A public key infrastructure provides the foundation, components, and features that are necessary for managing certificates and private keys throughout the certificate lifecycle. The certificate lifecycle includes the following:
To manage the certificate lifecycle, a public key infrastructure must provide mechanisms to support the following management activities:
Enroll users and computers for certificates.
Distribute certificates for public use.
Publish certificate revocation lists (CRLs).
Maintain a certificate audit trail.
Users and computers must enroll to request and receive certificates from a CA. The enrollment process varies with the CA and its policies. One of the most common certificate enrollment methods is to use Web pages for certificate requesters to submit their certificate requests. When a request is received by a CA, the CA verifies whether the requester is qualified to receive the certificate and either approves or denies the request.
The certificate issuing policies for CAs vary depending on the level of verification the CA must do to verify the certificate requester's identity. Some certificate requests might be approved or denied quickly because the CA merely checks to see if the requester has a valid Internet e-mail address. Other certificate requests might take longer because the CA must verify the requester's identity through third-party agencies or by conducting background checks.
Some public key infrastructures, such as the Windows 2000 public key infrastructure, can automate the enrollment for certain types of certificates. For example, in Windows 2000, you can optionally configure Public Key Group Policy to automatically enroll Windows 2000 computers for computer certificates.
When certificates are issued, they must be distributed to the requester as well as to distribution points where other users can have access to them, as necessary. Many public key infrastructures, including the Windows 2000 public key infrastructure, can be configured to automatically distribute certificates through directories, Web pages, public folders, and e-mail.
Certificate Revocation Lists
CAs publish certificate revocation lists (CRLs) to identify certificates that have been revoked (for example, when a certificate user has left the organization or when a private key has been compromised). During the certificate validation process, software can check the CRL to determine whether the certificate is invalid. Certificates that are listed in CRLs are invalid and should not be trusted. When a revoked certificate expires, it is no longer published in the CRL. The CA uses its private key to digitally sign CRLs to prevent tampering with them.

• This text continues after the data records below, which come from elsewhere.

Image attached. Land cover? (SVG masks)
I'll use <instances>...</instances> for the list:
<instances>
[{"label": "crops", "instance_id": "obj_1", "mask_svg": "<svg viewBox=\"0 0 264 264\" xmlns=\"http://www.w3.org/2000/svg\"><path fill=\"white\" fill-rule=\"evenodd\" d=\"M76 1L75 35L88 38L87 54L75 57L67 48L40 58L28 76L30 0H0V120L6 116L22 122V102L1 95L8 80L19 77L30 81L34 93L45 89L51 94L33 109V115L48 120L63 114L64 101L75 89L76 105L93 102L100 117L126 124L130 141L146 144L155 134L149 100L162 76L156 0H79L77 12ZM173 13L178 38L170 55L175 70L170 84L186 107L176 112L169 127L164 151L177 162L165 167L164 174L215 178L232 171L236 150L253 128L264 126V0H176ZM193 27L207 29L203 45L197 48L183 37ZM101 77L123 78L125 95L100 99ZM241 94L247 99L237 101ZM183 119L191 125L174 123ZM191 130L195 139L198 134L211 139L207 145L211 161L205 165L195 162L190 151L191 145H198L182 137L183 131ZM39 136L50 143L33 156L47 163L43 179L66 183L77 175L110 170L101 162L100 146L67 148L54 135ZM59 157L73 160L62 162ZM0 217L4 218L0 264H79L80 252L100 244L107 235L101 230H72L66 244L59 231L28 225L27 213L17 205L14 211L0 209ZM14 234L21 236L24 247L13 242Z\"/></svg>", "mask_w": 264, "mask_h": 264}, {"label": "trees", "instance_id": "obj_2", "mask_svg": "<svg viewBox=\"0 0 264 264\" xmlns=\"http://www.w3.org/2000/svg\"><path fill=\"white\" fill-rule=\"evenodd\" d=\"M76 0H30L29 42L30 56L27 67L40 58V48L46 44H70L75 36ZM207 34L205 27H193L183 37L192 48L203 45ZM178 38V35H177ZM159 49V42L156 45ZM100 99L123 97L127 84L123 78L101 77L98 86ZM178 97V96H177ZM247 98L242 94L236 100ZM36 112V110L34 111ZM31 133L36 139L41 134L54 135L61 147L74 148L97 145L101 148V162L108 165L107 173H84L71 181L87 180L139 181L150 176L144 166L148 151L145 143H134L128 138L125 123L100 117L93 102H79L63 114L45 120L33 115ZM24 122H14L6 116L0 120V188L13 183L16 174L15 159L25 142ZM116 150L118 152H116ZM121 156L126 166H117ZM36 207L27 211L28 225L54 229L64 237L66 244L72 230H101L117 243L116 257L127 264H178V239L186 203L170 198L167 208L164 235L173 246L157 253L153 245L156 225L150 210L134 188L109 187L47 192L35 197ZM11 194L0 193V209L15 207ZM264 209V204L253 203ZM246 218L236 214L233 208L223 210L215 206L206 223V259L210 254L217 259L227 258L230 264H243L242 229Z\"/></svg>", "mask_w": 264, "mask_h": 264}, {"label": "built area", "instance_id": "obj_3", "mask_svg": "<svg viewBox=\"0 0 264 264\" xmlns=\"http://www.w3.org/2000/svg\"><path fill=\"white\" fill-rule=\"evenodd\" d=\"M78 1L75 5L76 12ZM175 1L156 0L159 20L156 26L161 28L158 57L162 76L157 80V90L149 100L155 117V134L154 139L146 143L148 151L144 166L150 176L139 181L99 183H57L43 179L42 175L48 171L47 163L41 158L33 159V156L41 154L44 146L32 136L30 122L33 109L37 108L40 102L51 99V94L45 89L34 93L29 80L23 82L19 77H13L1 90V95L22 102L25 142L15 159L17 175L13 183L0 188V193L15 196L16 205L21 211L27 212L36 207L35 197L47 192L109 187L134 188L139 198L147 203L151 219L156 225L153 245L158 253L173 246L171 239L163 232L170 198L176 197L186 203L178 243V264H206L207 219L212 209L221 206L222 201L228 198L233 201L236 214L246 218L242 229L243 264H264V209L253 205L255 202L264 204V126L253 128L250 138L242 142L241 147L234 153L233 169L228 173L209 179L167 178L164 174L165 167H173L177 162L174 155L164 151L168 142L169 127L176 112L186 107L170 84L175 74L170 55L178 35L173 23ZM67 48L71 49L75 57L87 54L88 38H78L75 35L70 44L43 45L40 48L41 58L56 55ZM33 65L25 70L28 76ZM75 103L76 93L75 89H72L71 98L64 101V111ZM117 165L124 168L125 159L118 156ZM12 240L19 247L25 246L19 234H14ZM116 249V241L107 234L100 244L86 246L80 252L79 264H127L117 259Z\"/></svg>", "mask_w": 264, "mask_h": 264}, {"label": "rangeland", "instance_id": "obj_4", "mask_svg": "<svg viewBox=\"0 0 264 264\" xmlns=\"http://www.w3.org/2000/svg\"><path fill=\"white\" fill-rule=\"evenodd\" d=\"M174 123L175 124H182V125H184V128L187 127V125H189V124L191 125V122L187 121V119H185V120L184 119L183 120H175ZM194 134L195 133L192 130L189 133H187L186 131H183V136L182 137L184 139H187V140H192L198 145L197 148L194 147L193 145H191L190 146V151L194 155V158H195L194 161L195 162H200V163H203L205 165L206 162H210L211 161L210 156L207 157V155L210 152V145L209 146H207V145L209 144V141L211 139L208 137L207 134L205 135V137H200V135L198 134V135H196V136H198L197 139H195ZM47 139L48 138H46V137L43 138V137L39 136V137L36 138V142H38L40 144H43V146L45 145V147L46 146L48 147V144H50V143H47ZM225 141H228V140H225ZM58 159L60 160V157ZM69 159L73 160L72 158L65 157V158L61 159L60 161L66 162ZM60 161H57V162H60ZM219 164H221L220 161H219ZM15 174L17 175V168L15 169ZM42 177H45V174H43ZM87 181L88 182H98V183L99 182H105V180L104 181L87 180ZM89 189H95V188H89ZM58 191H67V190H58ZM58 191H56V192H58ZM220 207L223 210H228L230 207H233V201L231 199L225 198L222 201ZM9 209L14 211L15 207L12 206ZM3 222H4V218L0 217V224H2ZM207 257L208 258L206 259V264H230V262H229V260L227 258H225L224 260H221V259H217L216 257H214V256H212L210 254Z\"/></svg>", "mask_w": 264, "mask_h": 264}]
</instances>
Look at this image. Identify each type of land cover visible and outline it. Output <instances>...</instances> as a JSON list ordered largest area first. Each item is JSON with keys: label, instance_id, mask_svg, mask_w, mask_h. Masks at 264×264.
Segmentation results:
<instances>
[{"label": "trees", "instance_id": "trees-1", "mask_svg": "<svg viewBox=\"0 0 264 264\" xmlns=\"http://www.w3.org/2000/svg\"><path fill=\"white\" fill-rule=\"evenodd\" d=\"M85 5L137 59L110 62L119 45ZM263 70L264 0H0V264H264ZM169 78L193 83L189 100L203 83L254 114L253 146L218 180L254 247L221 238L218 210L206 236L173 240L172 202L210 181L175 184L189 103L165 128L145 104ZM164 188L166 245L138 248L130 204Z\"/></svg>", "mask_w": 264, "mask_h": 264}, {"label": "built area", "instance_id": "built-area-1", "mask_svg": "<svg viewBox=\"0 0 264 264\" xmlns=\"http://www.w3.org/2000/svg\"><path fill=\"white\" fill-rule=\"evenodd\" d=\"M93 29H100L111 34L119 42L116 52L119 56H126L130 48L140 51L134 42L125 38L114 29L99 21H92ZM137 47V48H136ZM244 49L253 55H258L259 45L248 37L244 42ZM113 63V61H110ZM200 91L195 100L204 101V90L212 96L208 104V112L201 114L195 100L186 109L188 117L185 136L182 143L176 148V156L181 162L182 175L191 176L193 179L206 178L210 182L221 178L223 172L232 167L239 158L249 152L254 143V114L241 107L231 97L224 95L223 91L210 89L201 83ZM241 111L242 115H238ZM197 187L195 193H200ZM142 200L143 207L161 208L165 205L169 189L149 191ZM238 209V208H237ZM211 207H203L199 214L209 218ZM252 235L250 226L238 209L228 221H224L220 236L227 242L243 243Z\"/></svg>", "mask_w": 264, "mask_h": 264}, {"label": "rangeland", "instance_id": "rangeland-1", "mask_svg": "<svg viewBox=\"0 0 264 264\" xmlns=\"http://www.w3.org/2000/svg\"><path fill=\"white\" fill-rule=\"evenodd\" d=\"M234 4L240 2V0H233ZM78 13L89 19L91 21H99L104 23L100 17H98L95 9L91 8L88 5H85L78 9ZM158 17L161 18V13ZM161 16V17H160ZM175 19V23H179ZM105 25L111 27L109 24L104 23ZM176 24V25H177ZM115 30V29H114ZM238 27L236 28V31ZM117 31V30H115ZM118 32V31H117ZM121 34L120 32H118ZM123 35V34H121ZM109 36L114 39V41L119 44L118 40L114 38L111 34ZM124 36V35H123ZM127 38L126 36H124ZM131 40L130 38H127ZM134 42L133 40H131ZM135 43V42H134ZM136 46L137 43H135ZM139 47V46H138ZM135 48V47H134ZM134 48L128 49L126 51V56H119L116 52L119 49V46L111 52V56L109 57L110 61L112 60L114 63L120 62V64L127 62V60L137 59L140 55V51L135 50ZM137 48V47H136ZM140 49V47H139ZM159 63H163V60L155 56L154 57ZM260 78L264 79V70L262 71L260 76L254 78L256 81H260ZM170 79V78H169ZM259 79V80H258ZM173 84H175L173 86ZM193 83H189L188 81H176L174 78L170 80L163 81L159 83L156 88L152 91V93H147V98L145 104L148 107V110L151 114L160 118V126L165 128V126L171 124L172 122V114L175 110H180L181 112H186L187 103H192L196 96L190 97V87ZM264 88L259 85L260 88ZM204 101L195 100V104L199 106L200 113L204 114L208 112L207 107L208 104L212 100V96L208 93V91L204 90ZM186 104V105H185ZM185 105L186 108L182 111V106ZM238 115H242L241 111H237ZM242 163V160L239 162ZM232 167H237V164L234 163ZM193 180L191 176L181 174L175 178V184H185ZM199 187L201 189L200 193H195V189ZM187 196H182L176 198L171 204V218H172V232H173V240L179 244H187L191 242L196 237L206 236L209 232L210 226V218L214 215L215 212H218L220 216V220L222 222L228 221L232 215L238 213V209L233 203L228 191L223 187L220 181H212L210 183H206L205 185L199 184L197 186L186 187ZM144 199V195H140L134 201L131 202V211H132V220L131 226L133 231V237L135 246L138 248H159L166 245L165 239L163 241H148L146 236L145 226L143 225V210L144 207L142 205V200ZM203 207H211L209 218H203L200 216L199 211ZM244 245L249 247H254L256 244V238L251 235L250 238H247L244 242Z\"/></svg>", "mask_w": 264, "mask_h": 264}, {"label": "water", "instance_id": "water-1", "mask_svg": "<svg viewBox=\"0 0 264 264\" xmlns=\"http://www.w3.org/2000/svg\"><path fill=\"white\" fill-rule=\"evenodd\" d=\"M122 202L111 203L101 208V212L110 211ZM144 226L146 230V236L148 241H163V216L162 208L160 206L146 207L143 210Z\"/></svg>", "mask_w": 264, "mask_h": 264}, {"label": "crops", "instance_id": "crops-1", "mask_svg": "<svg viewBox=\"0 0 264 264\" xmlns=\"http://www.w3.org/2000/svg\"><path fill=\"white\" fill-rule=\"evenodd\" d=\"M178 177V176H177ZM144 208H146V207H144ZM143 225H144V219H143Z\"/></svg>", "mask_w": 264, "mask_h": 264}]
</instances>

Many public key infrastructures, including the Windows 2000 public key infrastructure, can be configured to periodically publish CRLs. CRLs can be distributed through directories, Web pages, public folders, and e-mail. The X.509 version 3 certificate format includes a field that lists the distribution points for the CRLs published by the issuing CA.
When a certificate reaches its expiration date, the certificate is invalid and can no longer be used. However, certificates can be re-issued or renewed with new, valid dates. The renewal process is similar to the enrollment process.
Certificate Audit Trail
Each CA must maintain an audit trail of certificate requests and the certificates that are issued until they expire. The audit trail records all certificate transactions including failed requests and all of the information contained in each issued certificate. It also provides the information that is required to revoke a certificate and add it to the revocation list. CA administrators can query the audit trail to locate and view information about any certificate request or any certificate that has been issued by the CA.
An audit trail is necessary to meet the security obligations of the CA and the organization. The administrators of the CA must be able to provide records of all certificate transactions. For example, when an issued certificate was used for an illegal activity or for a fraudulent transaction, CA administrators might be asked to provide records to security or law enforcement personnel.
In addition, CA administrators need audit trail records to monitor the network for security breaches. For example, administrators can view the audit trail to detect failed certificate requests or to determine whether someone has improperly obtained certificates.